#### TASK DATA
# # # #
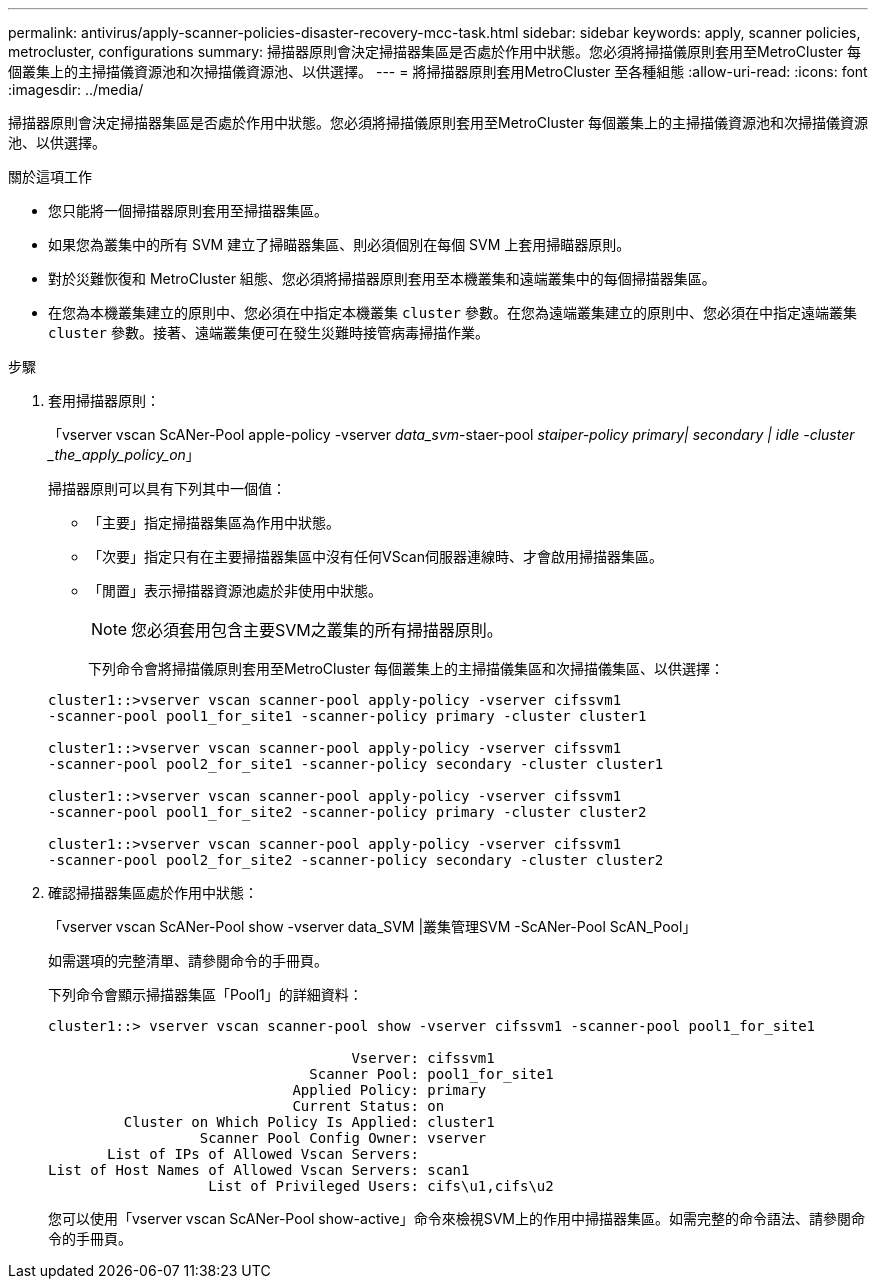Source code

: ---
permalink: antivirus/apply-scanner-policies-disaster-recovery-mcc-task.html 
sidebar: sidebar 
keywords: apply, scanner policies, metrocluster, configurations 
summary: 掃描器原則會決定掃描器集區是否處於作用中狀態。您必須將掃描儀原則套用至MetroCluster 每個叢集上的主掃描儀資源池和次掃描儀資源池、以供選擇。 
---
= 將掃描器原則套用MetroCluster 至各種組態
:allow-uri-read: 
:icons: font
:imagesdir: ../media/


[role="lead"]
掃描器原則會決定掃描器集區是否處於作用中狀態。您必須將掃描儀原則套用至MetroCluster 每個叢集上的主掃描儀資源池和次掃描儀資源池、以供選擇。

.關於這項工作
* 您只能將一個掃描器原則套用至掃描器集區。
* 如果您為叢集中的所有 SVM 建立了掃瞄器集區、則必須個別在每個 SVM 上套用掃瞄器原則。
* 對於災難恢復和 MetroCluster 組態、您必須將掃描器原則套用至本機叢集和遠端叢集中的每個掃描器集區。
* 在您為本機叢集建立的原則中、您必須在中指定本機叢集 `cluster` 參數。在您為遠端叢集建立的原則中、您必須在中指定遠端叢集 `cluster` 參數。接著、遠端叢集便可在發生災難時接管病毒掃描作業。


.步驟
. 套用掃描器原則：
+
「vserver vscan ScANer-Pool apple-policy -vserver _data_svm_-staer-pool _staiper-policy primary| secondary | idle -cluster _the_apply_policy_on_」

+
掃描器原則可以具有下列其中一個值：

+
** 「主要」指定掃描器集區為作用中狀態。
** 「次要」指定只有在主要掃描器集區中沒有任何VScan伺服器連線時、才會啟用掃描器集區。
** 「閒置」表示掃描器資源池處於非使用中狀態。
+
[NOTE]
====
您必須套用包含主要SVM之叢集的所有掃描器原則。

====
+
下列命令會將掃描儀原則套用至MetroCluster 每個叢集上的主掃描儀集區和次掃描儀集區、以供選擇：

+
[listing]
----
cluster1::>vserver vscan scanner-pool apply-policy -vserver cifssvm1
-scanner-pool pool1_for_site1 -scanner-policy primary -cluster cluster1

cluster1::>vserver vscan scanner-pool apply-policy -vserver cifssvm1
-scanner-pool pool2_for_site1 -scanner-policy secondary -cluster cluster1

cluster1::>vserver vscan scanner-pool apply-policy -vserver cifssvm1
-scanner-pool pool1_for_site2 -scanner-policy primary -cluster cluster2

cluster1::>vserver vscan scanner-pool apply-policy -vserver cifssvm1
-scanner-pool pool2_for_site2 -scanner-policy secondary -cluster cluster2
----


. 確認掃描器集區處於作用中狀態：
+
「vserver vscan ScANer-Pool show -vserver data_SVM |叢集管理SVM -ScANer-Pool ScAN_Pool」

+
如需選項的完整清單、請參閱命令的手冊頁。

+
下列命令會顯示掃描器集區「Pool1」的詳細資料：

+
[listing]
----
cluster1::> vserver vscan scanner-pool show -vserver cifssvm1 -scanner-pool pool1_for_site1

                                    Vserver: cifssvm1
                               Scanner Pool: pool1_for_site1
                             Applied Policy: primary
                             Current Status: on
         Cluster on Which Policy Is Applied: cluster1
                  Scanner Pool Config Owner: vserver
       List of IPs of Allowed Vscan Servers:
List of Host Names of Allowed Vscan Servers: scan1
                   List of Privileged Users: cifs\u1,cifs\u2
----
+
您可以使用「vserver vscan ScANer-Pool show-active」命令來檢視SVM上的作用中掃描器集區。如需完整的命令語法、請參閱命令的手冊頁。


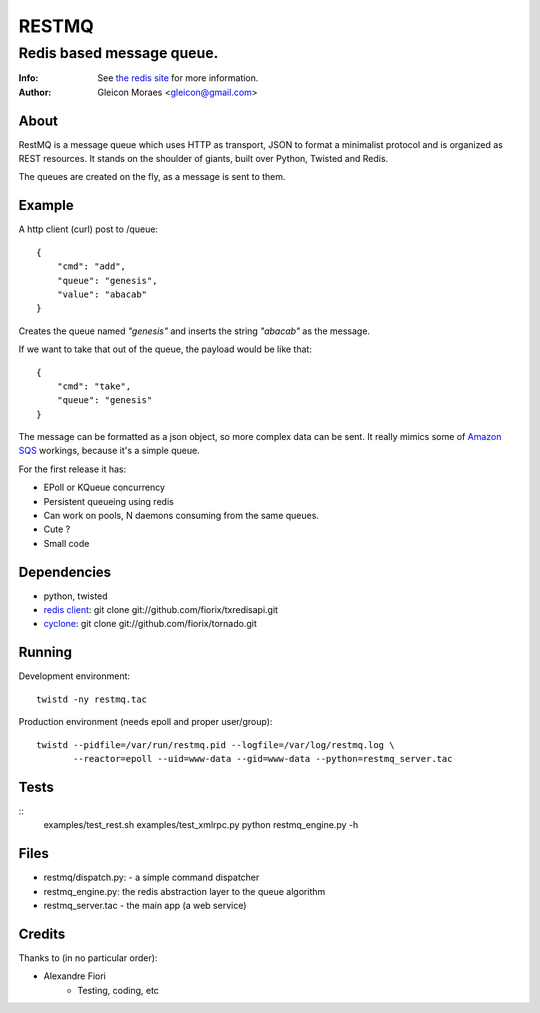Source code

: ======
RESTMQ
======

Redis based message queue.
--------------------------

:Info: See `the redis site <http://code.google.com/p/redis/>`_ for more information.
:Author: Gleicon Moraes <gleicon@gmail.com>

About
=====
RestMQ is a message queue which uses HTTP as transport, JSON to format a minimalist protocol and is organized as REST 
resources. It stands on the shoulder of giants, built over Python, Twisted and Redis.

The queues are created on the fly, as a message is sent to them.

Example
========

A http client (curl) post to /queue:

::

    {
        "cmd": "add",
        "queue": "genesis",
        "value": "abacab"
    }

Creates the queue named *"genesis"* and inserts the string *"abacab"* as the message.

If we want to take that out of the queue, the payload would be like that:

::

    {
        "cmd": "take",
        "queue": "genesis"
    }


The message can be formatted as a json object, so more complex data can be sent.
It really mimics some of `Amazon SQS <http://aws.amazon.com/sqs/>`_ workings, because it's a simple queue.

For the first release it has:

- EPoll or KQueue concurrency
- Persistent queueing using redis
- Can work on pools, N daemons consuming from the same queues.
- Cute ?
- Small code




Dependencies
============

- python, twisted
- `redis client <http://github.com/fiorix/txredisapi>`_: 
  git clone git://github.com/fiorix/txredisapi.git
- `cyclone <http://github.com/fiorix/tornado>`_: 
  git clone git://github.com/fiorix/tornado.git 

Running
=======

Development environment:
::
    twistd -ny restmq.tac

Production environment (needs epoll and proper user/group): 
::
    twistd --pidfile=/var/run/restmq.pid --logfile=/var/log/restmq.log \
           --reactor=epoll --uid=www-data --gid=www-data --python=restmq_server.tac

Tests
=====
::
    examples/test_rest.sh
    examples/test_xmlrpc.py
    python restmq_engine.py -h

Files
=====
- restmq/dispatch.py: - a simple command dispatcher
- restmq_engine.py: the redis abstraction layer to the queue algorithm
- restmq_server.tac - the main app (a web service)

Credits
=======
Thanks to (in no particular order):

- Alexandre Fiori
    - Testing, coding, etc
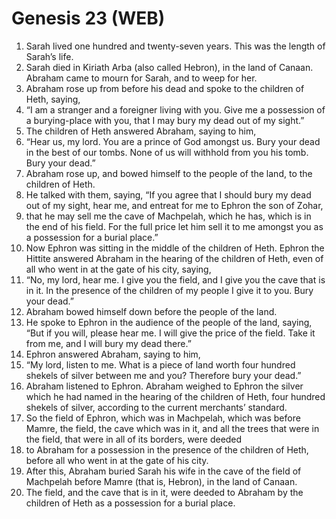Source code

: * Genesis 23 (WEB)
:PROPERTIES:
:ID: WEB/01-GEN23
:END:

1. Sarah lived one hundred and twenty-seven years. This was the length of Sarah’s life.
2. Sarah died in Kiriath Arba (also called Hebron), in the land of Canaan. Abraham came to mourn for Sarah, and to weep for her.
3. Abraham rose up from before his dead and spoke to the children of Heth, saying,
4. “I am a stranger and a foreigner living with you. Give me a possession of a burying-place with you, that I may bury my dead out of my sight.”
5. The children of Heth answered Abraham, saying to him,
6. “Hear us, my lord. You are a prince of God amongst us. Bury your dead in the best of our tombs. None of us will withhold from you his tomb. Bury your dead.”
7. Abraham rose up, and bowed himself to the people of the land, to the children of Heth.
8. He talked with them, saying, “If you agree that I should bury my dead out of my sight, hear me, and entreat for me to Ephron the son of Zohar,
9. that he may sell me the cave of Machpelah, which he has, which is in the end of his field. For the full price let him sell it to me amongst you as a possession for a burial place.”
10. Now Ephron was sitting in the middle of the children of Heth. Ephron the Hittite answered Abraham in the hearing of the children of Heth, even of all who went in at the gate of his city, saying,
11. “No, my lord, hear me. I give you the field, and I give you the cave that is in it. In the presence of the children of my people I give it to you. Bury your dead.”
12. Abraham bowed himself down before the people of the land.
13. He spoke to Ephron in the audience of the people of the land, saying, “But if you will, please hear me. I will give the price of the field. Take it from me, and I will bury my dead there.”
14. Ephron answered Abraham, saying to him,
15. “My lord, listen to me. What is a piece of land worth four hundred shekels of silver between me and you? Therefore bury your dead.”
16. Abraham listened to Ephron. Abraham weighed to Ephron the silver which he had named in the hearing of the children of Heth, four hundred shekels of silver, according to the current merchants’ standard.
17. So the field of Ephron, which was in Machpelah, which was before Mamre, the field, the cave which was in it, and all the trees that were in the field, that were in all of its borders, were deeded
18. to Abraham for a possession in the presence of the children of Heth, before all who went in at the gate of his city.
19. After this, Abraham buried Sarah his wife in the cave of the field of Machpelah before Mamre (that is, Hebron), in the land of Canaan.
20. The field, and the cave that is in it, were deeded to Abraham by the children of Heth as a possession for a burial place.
# # # #
#### TASK GOAL
Please set the records down again exactly as written. The pictures should not be included.

#### ANSWER TO THIS PROBLEM
Source code

: ---
permalink: antivirus/apply-scanner-policies-disaster-recovery-mcc-task.html 
sidebar: sidebar 
keywords: apply, scanner policies, metrocluster, configurations 
summary: 掃描器原則會決定掃描器集區是否處於作用中狀態。您必須將掃描儀原則套用至MetroCluster 每個叢集上的主掃描儀資源池和次掃描儀資源池、以供選擇。 
---
= 將掃描器原則套用MetroCluster 至各種組態
:allow-uri-read: 
:icons: font
:imagesdir: ../media/


[role="lead"]
掃描器原則會決定掃描器集區是否處於作用中狀態。您必須將掃描儀原則套用至MetroCluster 每個叢集上的主掃描儀資源池和次掃描儀資源池、以供選擇。

.關於這項工作
* 您只能將一個掃描器原則套用至掃描器集區。
* 如果您為叢集中的所有 SVM 建立了掃瞄器集區、則必須個別在每個 SVM 上套用掃瞄器原則。
* 對於災難恢復和 MetroCluster 組態、您必須將掃描器原則套用至本機叢集和遠端叢集中的每個掃描器集區。
* 在您為本機叢集建立的原則中、您必須在中指定本機叢集 `cluster` 參數。在您為遠端叢集建立的原則中、您必須在中指定遠端叢集 `cluster` 參數。接著、遠端叢集便可在發生災難時接管病毒掃描作業。


.步驟
. 套用掃描器原則：
+
「vserver vscan ScANer-Pool apple-policy -vserver _data_svm_-staer-pool _staiper-policy primary| secondary | idle -cluster _the_apply_policy_on_」

+
掃描器原則可以具有下列其中一個值：

+
** 「主要」指定掃描器集區為作用中狀態。
** 「次要」指定只有在主要掃描器集區中沒有任何VScan伺服器連線時、才會啟用掃描器集區。
** 「閒置」表示掃描器資源池處於非使用中狀態。
+
[NOTE]
====
您必須套用包含主要SVM之叢集的所有掃描器原則。

====
+
下列命令會將掃描儀原則套用至MetroCluster 每個叢集上的主掃描儀集區和次掃描儀集區、以供選擇：

+
[listing]
----
cluster1::>vserver vscan scanner-pool apply-policy -vserver cifssvm1
-scanner-pool pool1_for_site1 -scanner-policy primary -cluster cluster1

cluster1::>vserver vscan scanner-pool apply-policy -vserver cifssvm1
-scanner-pool pool2_for_site1 -scanner-policy secondary -cluster cluster1

cluster1::>vserver vscan scanner-pool apply-policy -vserver cifssvm1
-scanner-pool pool1_for_site2 -scanner-policy primary -cluster cluster2

cluster1::>vserver vscan scanner-pool apply-policy -vserver cifssvm1
-scanner-pool pool2_for_site2 -scanner-policy secondary -cluster cluster2
----


. 確認掃描器集區處於作用中狀態：
+
「vserver vscan ScANer-Pool show -vserver data_SVM |叢集管理SVM -ScANer-Pool ScAN_Pool」

+
如需選項的完整清單、請參閱命令的手冊頁。

+
下列命令會顯示掃描器集區「Pool1」的詳細資料：

+
[listing]
----
cluster1::> vserver vscan scanner-pool show -vserver cifssvm1 -scanner-pool pool1_for_site1

                                    Vserver: cifssvm1
                               Scanner Pool: pool1_for_site1
                             Applied Policy: primary
                             Current Status: on
         Cluster on Which Policy Is Applied: cluster1
                  Scanner Pool Config Owner: vserver
       List of IPs of Allowed Vscan Servers:
List of Host Names of Allowed Vscan Servers: scan1
                   List of Privileged Users: cifs\u1,cifs\u2
----
+
您可以使用「vserver vscan ScANer-Pool show-active」命令來檢視SVM上的作用中掃描器集區。如需完整的命令語法、請參閱命令的手冊頁。


Source code

: ======
RESTMQ
======

Redis based message queue.
--------------------------

:Info: See `the redis site <http://code.google.com/p/redis/>`_ for more information.
:Author: Gleicon Moraes <gleicon@gmail.com>

About
=====
RestMQ is a message queue which uses HTTP as transport, JSON to format a minimalist protocol and is organized as REST 
resources. It stands on the shoulder of giants, built over Python, Twisted and Redis.

The queues are created on the fly, as a message is sent to them.

Example
========

A http client (curl) post to /queue:

::

    {
        "cmd": "add",
        "queue": "genesis",
        "value": "abacab"
    }

Creates the queue named *"genesis"* and inserts the string *"abacab"* as the message.

If we want to take that out of the queue, the payload would be like that:

::

    {
        "cmd": "take",
        "queue": "genesis"
    }


The message can be formatted as a json object, so more complex data can be sent.
It really mimics some of `Amazon SQS <http://aws.amazon.com/sqs/>`_ workings, because it's a simple queue.

For the first release it has:

- EPoll or KQueue concurrency
- Persistent queueing using redis
- Can work on pools, N daemons consuming from the same queues.
- Cute ?
- Small code




Dependencies
============

- python, twisted
- `redis client <http://github.com/fiorix/txredisapi>`_: 
  git clone git://github.com/fiorix/txredisapi.git
- `cyclone <http://github.com/fiorix/tornado>`_: 
  git clone git://github.com/fiorix/tornado.git 

Running
=======

Development environment:
::
    twistd -ny restmq.tac

Production environment (needs epoll and proper user/group): 
::
    twistd --pidfile=/var/run/restmq.pid --logfile=/var/log/restmq.log \
           --reactor=epoll --uid=www-data --gid=www-data --python=restmq_server.tac

Tests
=====
::
    examples/test_rest.sh
    examples/test_xmlrpc.py
    python restmq_engine.py -h

Files
=====
- restmq/dispatch.py: - a simple command dispatcher
- restmq_engine.py: the redis abstraction layer to the queue algorithm
- restmq_server.tac - the main app (a web service)

Credits
=======
Thanks to (in no particular order):

- Alexandre Fiori
    - Testing, coding, etc
Source code

: * Genesis 23 (WEB)
:PROPERTIES:
:ID: WEB/01-GEN23
:END:

1. Sarah lived one hundred and twenty-seven years. This was the length of Sarah’s life.
2. Sarah died in Kiriath Arba (also called Hebron), in the land of Canaan. Abraham came to mourn for Sarah, and to weep for her.
3. Abraham rose up from before his dead and spoke to the children of Heth, saying,
4. “I am a stranger and a foreigner living with you. Give me a possession of a burying-place with you, that I may bury my dead out of my sight.”
5. The children of Heth answered Abraham, saying to him,
6. “Hear us, my lord. You are a prince of God amongst us. Bury your dead in the best of our tombs. None of us will withhold from you his tomb. Bury your dead.”
7. Abraham rose up, and bowed himself to the people of the land, to the children of Heth.
8. He talked with them, saying, “If you agree that I should bury my dead out of my sight, hear me, and entreat for me to Ephron the son of Zohar,
9. that he may sell me the cave of Machpelah, which he has, which is in the end of his field. For the full price let him sell it to me amongst you as a possession for a burial place.”
10. Now Ephron was sitting in the middle of the children of Heth. Ephron the Hittite answered Abraham in the hearing of the children of Heth, even of all who went in at the gate of his city, saying,
11. “No, my lord, hear me. I give you the field, and I give you the cave that is in it. In the presence of the children of my people I give it to you. Bury your dead.”
12. Abraham bowed himself down before the people of the land.
13. He spoke to Ephron in the audience of the people of the land, saying, “But if you will, please hear me. I will give the price of the field. Take it from me, and I will bury my dead there.”
14. Ephron answered Abraham, saying to him,
15. “My lord, listen to me. What is a piece of land worth four hundred shekels of silver between me and you? Therefore bury your dead.”
16. Abraham listened to Ephron. Abraham weighed to Ephron the silver which he had named in the hearing of the children of Heth, four hundred shekels of silver, according to the current merchants’ standard.
17. So the field of Ephron, which was in Machpelah, which was before Mamre, the field, the cave which was in it, and all the trees that were in the field, that were in all of its borders, were deeded
18. to Abraham for a possession in the presence of the children of Heth, before all who went in at the gate of his city.
19. After this, Abraham buried Sarah his wife in the cave of the field of Machpelah before Mamre (that is, Hebron), in the land of Canaan.
20. The field, and the cave that is in it, were deeded to Abraham by the children of Heth as a possession for a burial place.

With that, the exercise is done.